Os robôs estão demorando para dominar a economia

Craig Torres

(Bloomberg) -- A companhia de Vik Singh tem um software potente de inteligência artificial que ajuda as empresas a encontrar as melhores oportunidades de vendas. No entanto, conseguir que alguém utilize o software ? bom, isso é uma história que revela muito sobre a expansão dos EUA.

As empresas dos EUA têm todos os incentivos para adotar tecnologias que economizam mão de obra, substituindo operários por robôs e cargos administrativos por software inteligente. Em algumas áreas, como as finanças, as decisões delegadas às máquinas avançam rapidamente. Em outras, embora a automação de fato esteja penetrando na economia, ela acontece em um ritmo mais lento que o esperado pelos futuristas.

Singh conta aos clientes como o sistema pode ajudá-lo a reduzir a quantidade de funcionários que analisam possibilidades de vendas e aumentar a receita. Os gerentes ficam intrigados, mas às vezes relutam em confiar a uma caixa preta um negócio como as vendas, de tanto contato com os clientes.

"Eles simplesmente não compreendem", diz o cofundador e CEO da Infer, em Mountain View, Califórnia. "E também não acreditam."

Centenas de empresas estão tentando revolucionar o modo em que consumimos, trabalhamos e nos transportamos. O potencial de crescimento da economia poderia ser maior se máquinas inteligentes conseguissem turbinar o modo em que os seres humanos lidam com suas tarefas. Uma maior produtividade, ou produção por hora, aumentaria os lucros corporativos e poderia ajudar os trabalhadores dos EUA a receber um aumento salarial.

Mas esse nirvana econômico não está prestes a acontecer.

Mais contratações

A produtividade nos EUA só cresceu 1,1 por cento no ano passado, e, em vez de serem substituídos pela tecnologia, mais trabalhadores estão sendo contratados. Os empregadores agregaram em média 159.000 empregos novos por mês até o momento nesta expansão, em comparação com 99.000 na ascensão anterior. Durante o mesmo período, o investimento em produtos de propriedade intelectual, como software, mal aumentou como fatia do PIB na comparação com o último ciclo.

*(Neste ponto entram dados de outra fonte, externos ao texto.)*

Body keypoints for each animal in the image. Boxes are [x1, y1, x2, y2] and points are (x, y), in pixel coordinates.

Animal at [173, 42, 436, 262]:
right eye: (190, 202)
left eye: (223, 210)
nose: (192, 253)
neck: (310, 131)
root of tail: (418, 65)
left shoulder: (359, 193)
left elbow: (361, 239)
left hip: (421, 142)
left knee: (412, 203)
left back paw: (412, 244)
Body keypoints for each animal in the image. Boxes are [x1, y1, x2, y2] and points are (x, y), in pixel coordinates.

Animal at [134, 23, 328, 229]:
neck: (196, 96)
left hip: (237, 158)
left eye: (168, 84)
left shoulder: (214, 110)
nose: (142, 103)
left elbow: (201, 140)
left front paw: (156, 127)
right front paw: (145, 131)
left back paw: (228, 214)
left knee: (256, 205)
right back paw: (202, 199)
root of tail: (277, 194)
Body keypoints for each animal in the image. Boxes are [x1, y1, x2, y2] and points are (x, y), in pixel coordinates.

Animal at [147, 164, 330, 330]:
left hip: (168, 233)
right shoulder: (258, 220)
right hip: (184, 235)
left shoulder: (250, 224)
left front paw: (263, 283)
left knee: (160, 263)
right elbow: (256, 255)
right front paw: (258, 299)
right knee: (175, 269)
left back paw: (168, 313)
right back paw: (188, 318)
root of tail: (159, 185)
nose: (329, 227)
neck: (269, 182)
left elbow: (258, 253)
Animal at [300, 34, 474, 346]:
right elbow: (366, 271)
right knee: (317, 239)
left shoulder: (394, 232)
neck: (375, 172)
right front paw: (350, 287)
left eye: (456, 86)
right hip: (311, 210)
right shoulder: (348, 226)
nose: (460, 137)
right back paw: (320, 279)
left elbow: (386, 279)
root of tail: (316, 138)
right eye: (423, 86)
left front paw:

"A baixa produtividade da mão de obra é o maior problema com a história que eu conto", disse Andrew McAfee, codiretor da Iniciativa em Economia Digital do Instituto de Tecnologia de Massachusetts e um dos autores de "A segunda era das máquinas", um livro sobre a próxima onda de tecnologia. "Algumas dessas inovações extremamente profundas vão demorar um pouco para se difundir."

Não existe uma única história que explique por que a segunda onda da tecnologia esteja chegando aos poucos na economia, em vez de inundá-la de uma vez. A Bloomberg News conversou com várias empresas para descobrir como vai o ritmo da adoção tecnológica. A seguir, alguns dos principais tópicos que surgiram:

Os robôs têm capacidade para realizar tarefas extremamente repetitivas na fabricação, mas na maior fábrica da BMW do mundo, localizada em Spartanburg, Carolina do Sul, nos EUA, os assuntos em voga são complexidade e personalização, tarefas que exigem a participação humana.

Extrair dados de operações de fabricação extremamente automatizadas é mais difícil do que parece, segundo executivos da Cisco Systems.

Por último, quando se trata de delegar a um computador alguma tarefa operacional fundamental, existe um grande ponto nevrálgico: a confiança.